Wimbledon: Iga Świątek o Wielkim Szlemie i… medalu olimpijskim
Polka po ekspresowym zwycięstwie nad Amerykanką Amandą Anisimovą, udzieliła wielu wywiadów. Ostatecznie jednak zgodnie z tradycją, Świątek pojawiła się na wyczekiwanej, mistrzowskiej konferencji prasowej. W Londynie Polka odpowiadała zarówno dziennikarzom zagranicznym, jak i w drugiej części spotkania, tylko polskim przedstawicielom mediów.
Podczas „polskiej części” konferencji Polka została zapytana o nieformalny ranking zwycięstw w turniejach wielkoszlemowych, które z nich smakowało najlepiej. Odpowiedź była zaskakująca, bo skwitowała ważnym wyznaniem dotyczącym… turnieju olimpijskiego.
– Pamiętam US Open, który był dla mnie bardzo trudnym turniejem od początku, gdzie po drodze miałam dużo problemów i niepewności, a wygrałam. Zwycięstwo dało mi bardzo dużo. Tutaj totalnie tego się nie spodziewałam, więc ciężko mi taki ranking zrobić z powodu różnych czynników. Na Roland Garros zawsze są duże oczekiwania. Po zwycięstwie w 2023 roku nie czułam szczęścia, tylko ulgę, bo wszyscy tego mojego triumfu oczekiwali. Rok później cieszyłam się trochę bardziej, udało mi się to docenić, zwłaszcza że prawie odpadłam w drugiej rundzie. Teraz będę potrzebowała trochę czasu, żeby spojrzeć na to z perspektywy, ale jeśli chcecie czegoś ciekawego, to tak… Oddałabym jednego wygranego w dotychczasowej karierze szlema za złoty medal olimpijski – przyznała Świątek podczas oficjalnej konferencji prasowej.

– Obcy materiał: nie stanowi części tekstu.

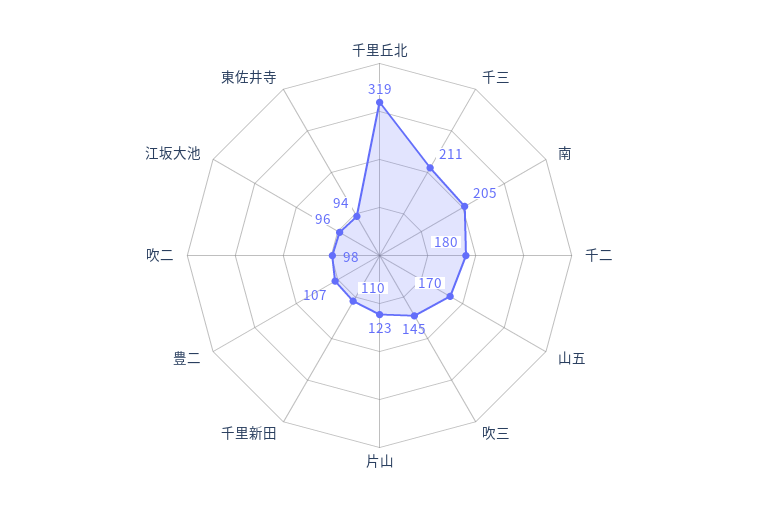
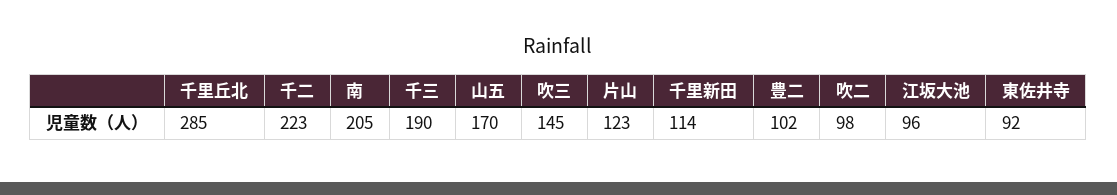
  {
-   "千里丘北": 319,
+   "千里丘北": 285,
-   "千三": 211,
+   "千三": 190,
    "南": 205,
-   "千二": 180,
+   "千二": 223,
    "山五": 170,
    "吹三": 145,
    "片山": 123,
-   "千里新田": 110,
+   "千里新田": 114,
-   "豊二": 107,
+   "豊二": 102,
    "吹二": 98,
    "江坂大池": 96,
-   "東佐井寺": 94
+   "東佐井寺": 92
  }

Iga Świątek i jej wszystkie tytuły mistrzowskie
Polka w swojej dotychczasowej karierze sięgnęła łącznie aż po 23. mistrzowskie tytuły na kortach niemal całego świata.

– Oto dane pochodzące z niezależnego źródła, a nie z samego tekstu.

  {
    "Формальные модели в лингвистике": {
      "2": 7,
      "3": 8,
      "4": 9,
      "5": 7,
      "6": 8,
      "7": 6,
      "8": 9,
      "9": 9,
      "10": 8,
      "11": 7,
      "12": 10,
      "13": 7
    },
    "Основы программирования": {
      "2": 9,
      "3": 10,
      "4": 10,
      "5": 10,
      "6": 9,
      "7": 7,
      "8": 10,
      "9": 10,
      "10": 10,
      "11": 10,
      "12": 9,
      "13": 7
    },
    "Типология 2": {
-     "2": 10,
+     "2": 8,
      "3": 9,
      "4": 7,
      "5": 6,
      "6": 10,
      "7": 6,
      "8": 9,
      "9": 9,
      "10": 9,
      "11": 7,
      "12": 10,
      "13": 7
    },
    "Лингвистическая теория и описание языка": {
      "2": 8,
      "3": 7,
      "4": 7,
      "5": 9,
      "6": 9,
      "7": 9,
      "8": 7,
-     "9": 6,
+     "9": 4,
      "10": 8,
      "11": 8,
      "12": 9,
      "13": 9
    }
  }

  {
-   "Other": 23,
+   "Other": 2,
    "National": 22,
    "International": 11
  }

Świątek triumfowała w sześciu zmaganiach w Wielkim Szlemie, czterokrotnie na kortach Rolanda Garrosa (2020, 2022, 2023 i 2024), raz na US Open (2022) oraz Wimbledonie (2025). Do tego należy dopisać prestiżowy triumf w WTA Finals (2023).
Poza tym, wygrane w turniejach rangi WTA 1000, odpowiednio w: Rzymie (2021, 2022, 2024), Dosze (2022 i 2024), Indian Wells (2022 i 2024), Miami (2022), Pekinie (2023) i Madrycie (2024).

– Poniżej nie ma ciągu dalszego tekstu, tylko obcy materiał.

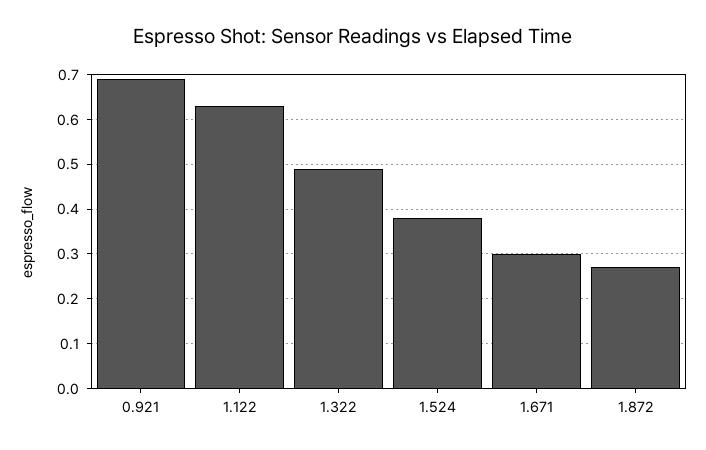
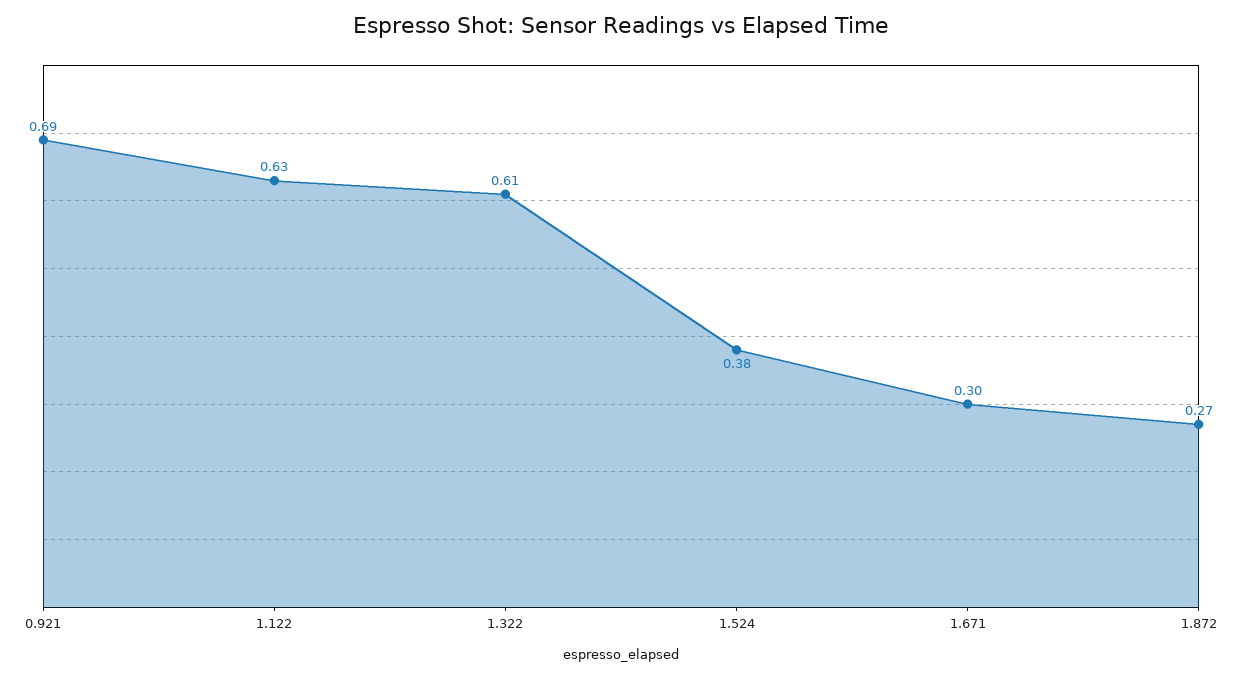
  {
    "0.921": 0.69,
    "1.122": 0.63,
-   "1.322": 0.5,
+   "1.322": 0.61,
    "1.524": 0.38,
    "1.671": 0.3,
    "1.872": 0.27
  }

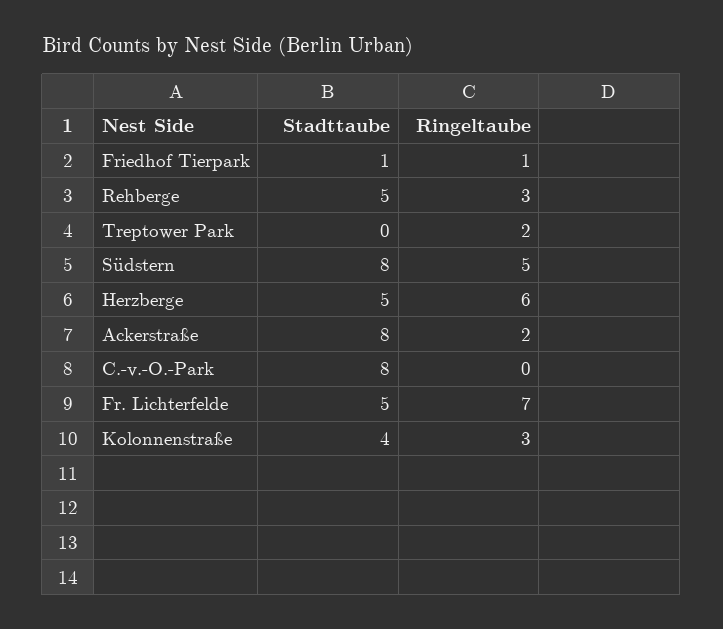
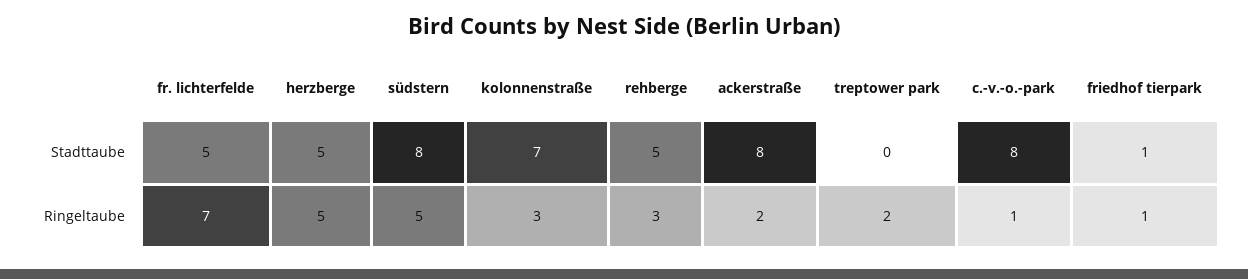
  {
    "Stadttaube": {
      "Friedhof Tierpark": 1,
      "Rehberge": 5,
      "Treptower Park": 0,
      "Südstern": 8,
      "Herzberge": 5,
      "Ackerstraße": 8,
      "C.-v.-O.-Park": 8,
      "Fr. Lichterfelde": 5,
-     "Kolonnenstraße": 4
+     "Kolonnenstraße": 7
    },
    "Ringeltaube": {
      "Friedhof Tierpark": 1,
      "Rehberge": 3,
      "Treptower Park": 2,
      "Südstern": 5,
-     "Herzberge": 6,
+     "Herzberge": 5,
      "Ackerstraße": 2,
-     "C.-v.-O.-Park": 0,
+     "C.-v.-O.-Park": 1,
      "Fr. Lichterfelde": 7,
      "Kolonnenstraße": 3
    }
  }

Na liście są również zmagania WTA 500, kolejno: Adelajda (2021), Stuttgart (2022 i 2023), San Diego (2022) i wspomnianej Dosze (2023). Plus polski akcent, WTA 250 w Warszawie (2023).
Po turnieju olimpijskim w Paryżu (2024) do tej listy należy dopisać brązowy medal igrzysk. Pierwszy krążek w historii polskiego olimpizmu wyciągnięty z rywalizacji na kortach tenisowych.